STUDY MATERIAL:
- - - -
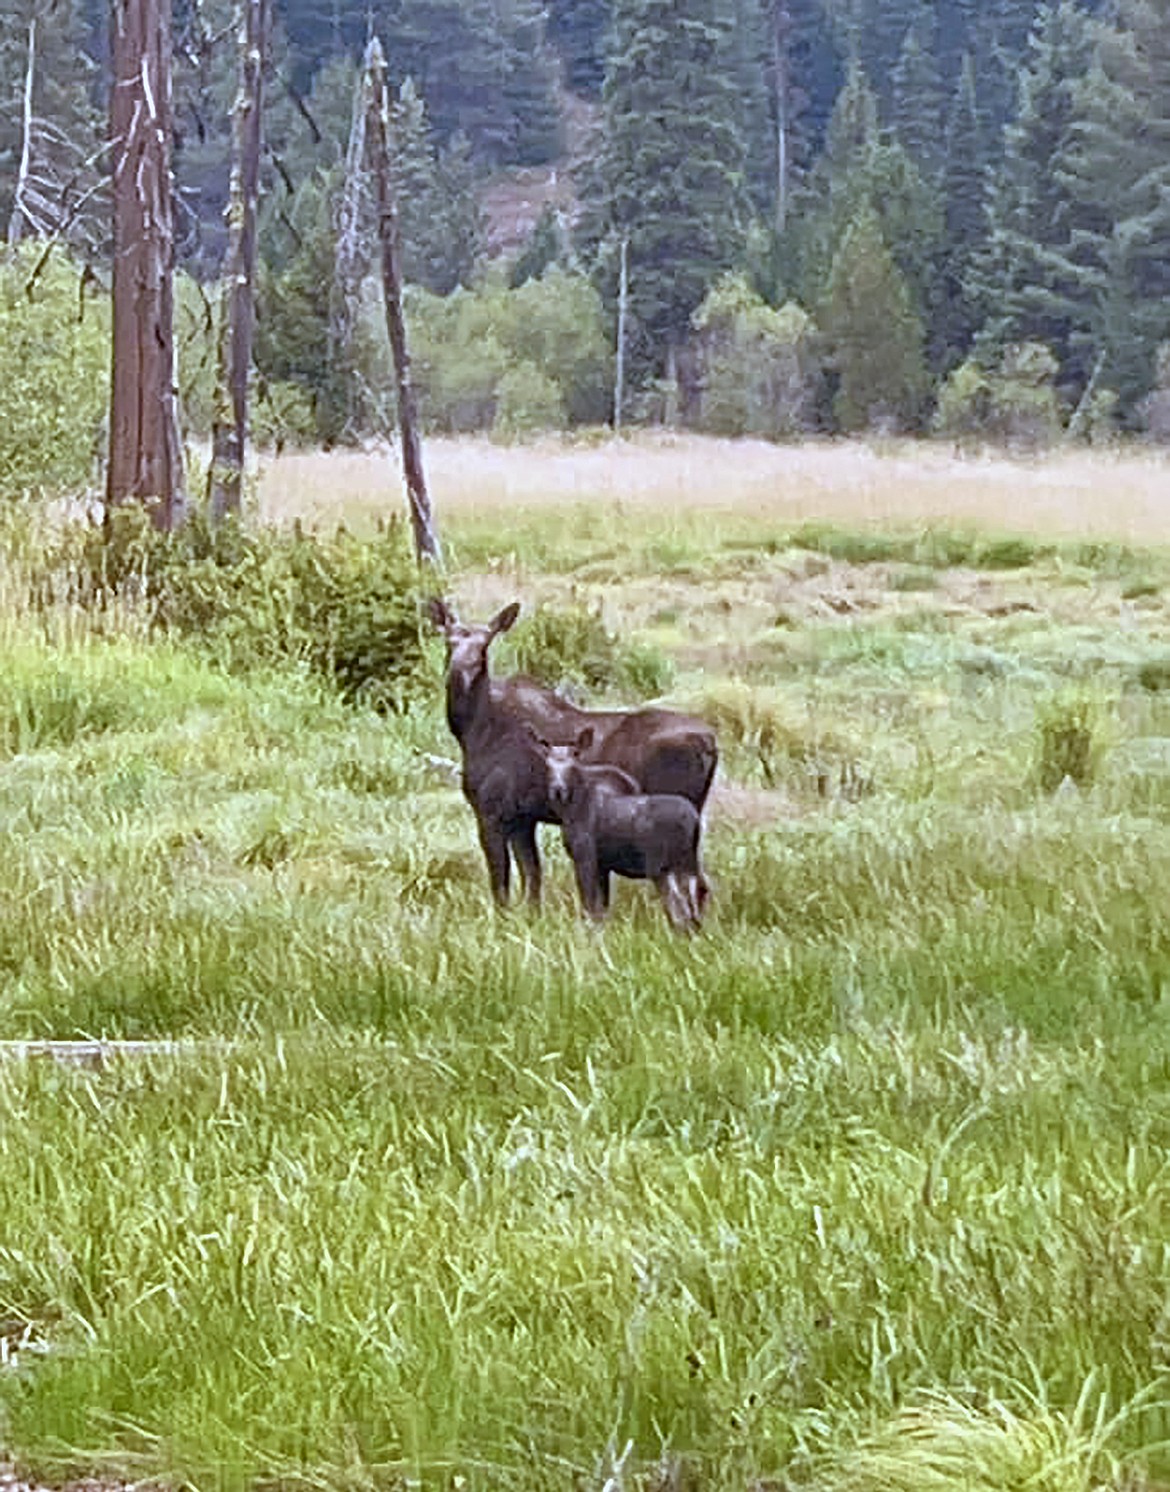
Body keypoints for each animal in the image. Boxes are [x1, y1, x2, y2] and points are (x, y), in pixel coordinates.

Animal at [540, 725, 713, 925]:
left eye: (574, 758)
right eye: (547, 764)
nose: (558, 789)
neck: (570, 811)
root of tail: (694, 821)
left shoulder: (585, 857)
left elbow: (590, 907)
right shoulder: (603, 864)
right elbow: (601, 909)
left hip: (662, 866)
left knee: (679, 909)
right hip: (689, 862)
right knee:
- - - -
WHAT YOU ARE ASKED TO DO: Only the lines from the one containing "neck: (570, 811)" through the last line of the entries above should be copied, exactly as written.

RESULT FOR THIS EXERCISE:
neck: (570, 811)
root of tail: (694, 821)
left shoulder: (585, 857)
left elbow: (590, 907)
right shoulder: (603, 864)
right elbow: (601, 909)
left hip: (662, 866)
left knee: (679, 909)
right hip: (689, 862)
right knee:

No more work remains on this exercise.